## What you are asked to do
If a record below holds a picture, drop the picture and restate everything else word for word.

[Materials provided Boundary: Start]

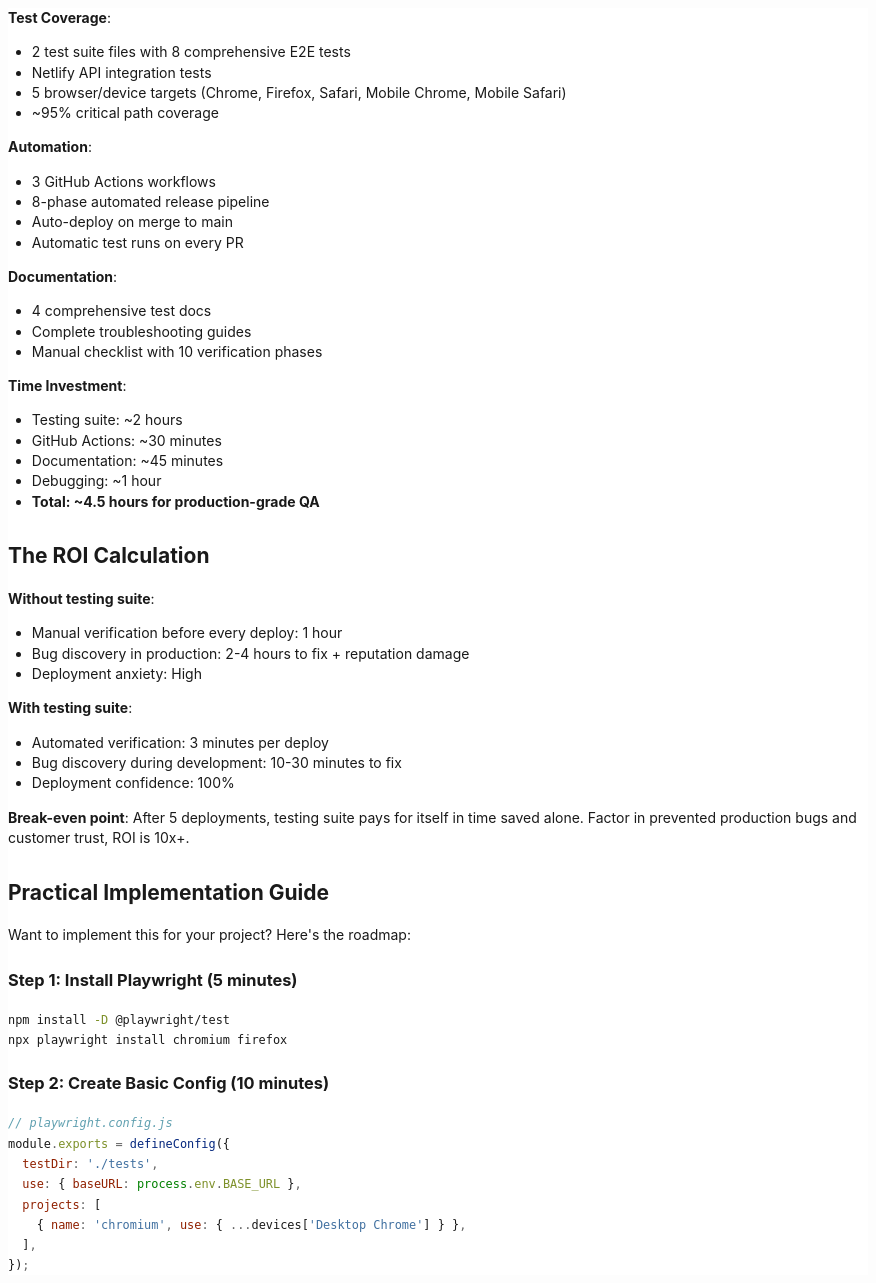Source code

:**Test Coverage**:
- 2 test suite files with 8 comprehensive E2E tests
- Netlify API integration tests
- 5 browser/device targets (Chrome, Firefox, Safari, Mobile Chrome, Mobile Safari)
- ~95% critical path coverage

**Automation**:
- 3 GitHub Actions workflows
- 8-phase automated release pipeline
- Auto-deploy on merge to main
- Automatic test runs on every PR

**Documentation**:
- 4 comprehensive test docs
- Complete troubleshooting guides
- Manual checklist with 10 verification phases

**Time Investment**:
- Testing suite: ~2 hours
- GitHub Actions: ~30 minutes
- Documentation: ~45 minutes
- Debugging: ~1 hour
- **Total: ~4.5 hours for production-grade QA**

## The ROI Calculation

**Without testing suite**:
- Manual verification before every deploy: 1 hour
- Bug discovery in production: 2-4 hours to fix + reputation damage
- Deployment anxiety: High

**With testing suite**:
- Automated verification: 3 minutes per deploy
- Bug discovery during development: 10-30 minutes to fix
- Deployment confidence: 100%

**Break-even point**: After 5 deployments, testing suite pays for itself in time saved alone. Factor in prevented production bugs and customer trust, ROI is 10x+.

## Practical Implementation Guide

Want to implement this for your project? Here's the roadmap:

### Step 1: Install Playwright (5 minutes)
```bash
npm install -D @playwright/test
npx playwright install chromium firefox
```

### Step 2: Create Basic Config (10 minutes)
```javascript
// playwright.config.js
module.exports = defineConfig({
  testDir: './tests',
  use: { baseURL: process.env.BASE_URL },
  projects: [
    { name: 'chromium', use: { ...devices['Desktop Chrome'] } },
  ],
});
```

[Materials provided Boundary: End]

## Finished exercise
Source code

:**Test Coverage**:
- 2 test suite files with 8 comprehensive E2E tests
- Netlify API integration tests
- 5 browser/device targets (Chrome, Firefox, Safari, Mobile Chrome, Mobile Safari)
- ~95% critical path coverage

**Automation**:
- 3 GitHub Actions workflows
- 8-phase automated release pipeline
- Auto-deploy on merge to main
- Automatic test runs on every PR

**Documentation**:
- 4 comprehensive test docs
- Complete troubleshooting guides
- Manual checklist with 10 verification phases

**Time Investment**:
- Testing suite: ~2 hours
- GitHub Actions: ~30 minutes
- Documentation: ~45 minutes
- Debugging: ~1 hour
- **Total: ~4.5 hours for production-grade QA**

## The ROI Calculation

**Without testing suite**:
- Manual verification before every deploy: 1 hour
- Bug discovery in production: 2-4 hours to fix + reputation damage
- Deployment anxiety: High

**With testing suite**:
- Automated verification: 3 minutes per deploy
- Bug discovery during development: 10-30 minutes to fix
- Deployment confidence: 100%

**Break-even point**: After 5 deployments, testing suite pays for itself in time saved alone. Factor in prevented production bugs and customer trust, ROI is 10x+.

## Practical Implementation Guide

Want to implement this for your project? Here's the roadmap:

### Step 1: Install Playwright (5 minutes)
```bash
npm install -D @playwright/test
npx playwright install chromium firefox
```

### Step 2: Create Basic Config (10 minutes)
```javascript
// playwright.config.js
module.exports = defineConfig({
  testDir: './tests',
  use: { baseURL: process.env.BASE_URL },
  projects: [
    { name: 'chromium', use: { ...devices['Desktop Chrome'] } },
  ],
});
```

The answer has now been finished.